Document structure recognition data:

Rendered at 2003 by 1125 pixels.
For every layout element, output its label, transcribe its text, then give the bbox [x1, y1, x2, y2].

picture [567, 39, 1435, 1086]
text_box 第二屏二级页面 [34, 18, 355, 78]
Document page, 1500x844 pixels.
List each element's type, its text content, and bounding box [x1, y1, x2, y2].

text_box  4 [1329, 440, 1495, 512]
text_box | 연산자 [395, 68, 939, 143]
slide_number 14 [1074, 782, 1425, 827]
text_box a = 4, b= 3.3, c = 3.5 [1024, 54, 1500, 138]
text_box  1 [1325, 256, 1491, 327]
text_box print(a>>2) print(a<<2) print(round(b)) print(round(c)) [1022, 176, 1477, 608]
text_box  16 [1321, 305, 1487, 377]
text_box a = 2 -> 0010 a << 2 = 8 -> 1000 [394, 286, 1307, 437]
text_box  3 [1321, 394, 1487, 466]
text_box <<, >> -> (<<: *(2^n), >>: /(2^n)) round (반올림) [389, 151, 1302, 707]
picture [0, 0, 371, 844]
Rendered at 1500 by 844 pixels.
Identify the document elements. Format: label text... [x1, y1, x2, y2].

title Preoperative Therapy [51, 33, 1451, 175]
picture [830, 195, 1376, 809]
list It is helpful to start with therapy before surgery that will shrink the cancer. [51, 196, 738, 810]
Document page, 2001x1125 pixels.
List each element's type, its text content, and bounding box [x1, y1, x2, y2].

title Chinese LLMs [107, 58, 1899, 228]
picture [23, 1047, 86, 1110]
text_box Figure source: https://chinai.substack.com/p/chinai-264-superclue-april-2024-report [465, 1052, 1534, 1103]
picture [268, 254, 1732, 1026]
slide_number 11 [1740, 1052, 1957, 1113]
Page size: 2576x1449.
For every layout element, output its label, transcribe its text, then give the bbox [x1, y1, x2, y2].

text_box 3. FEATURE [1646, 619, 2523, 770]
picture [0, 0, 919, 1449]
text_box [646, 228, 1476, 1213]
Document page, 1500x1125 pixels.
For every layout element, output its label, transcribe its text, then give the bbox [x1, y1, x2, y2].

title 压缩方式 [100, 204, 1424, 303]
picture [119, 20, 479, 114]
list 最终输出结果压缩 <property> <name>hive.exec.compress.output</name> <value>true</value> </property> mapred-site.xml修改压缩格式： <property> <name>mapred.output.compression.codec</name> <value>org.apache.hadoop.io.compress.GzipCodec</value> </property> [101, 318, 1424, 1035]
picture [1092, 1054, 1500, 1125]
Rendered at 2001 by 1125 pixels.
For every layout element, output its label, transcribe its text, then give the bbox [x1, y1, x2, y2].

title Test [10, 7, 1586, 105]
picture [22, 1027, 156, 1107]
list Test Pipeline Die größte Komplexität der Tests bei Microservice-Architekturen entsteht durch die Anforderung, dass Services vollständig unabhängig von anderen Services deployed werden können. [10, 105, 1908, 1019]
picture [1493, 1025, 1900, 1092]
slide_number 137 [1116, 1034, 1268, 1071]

- [Instructions for the task] Starting at the line with "Identify the document", retype each line through the final one in the data above, unchanged and with nothing added.

- [Answer to this problem]
Identify the document elements. Format: label text... [x1, y1, x2, y2].

title Preoperative Therapy [51, 33, 1451, 175]
picture [830, 195, 1376, 809]
list It is helpful to start with therapy before surgery that will shrink the cancer. [51, 196, 738, 810]
Document page, 2001x1125 pixels.
List each element's type, its text content, and bounding box [x1, y1, x2, y2].

title Chinese LLMs [107, 58, 1899, 228]
picture [23, 1047, 86, 1110]
text_box Figure source: https://chinai.substack.com/p/chinai-264-superclue-april-2024-report [465, 1052, 1534, 1103]
picture [268, 254, 1732, 1026]
slide_number 11 [1740, 1052, 1957, 1113]
Page size: 2576x1449.
For every layout element, output its label, transcribe its text, then give the bbox [x1, y1, x2, y2].

text_box 3. FEATURE [1646, 619, 2523, 770]
picture [0, 0, 919, 1449]
text_box [646, 228, 1476, 1213]
Document page, 1500x1125 pixels.
For every layout element, output its label, transcribe its text, then give the bbox [x1, y1, x2, y2].

title 压缩方式 [100, 204, 1424, 303]
picture [119, 20, 479, 114]
list 最终输出结果压缩 <property> <name>hive.exec.compress.output</name> <value>true</value> </property> mapred-site.xml修改压缩格式： <property> <name>mapred.output.compression.codec</name> <value>org.apache.hadoop.io.compress.GzipCodec</value> </property> [101, 318, 1424, 1035]
picture [1092, 1054, 1500, 1125]
Rendered at 2001 by 1125 pixels.
For every layout element, output its label, transcribe its text, then give the bbox [x1, y1, x2, y2].

title Test [10, 7, 1586, 105]
picture [22, 1027, 156, 1107]
list Test Pipeline Die größte Komplexität der Tests bei Microservice-Architekturen entsteht durch die Anforderung, dass Services vollständig unabhängig von anderen Services deployed werden können. [10, 105, 1908, 1019]
picture [1493, 1025, 1900, 1092]
slide_number 137 [1116, 1034, 1268, 1071]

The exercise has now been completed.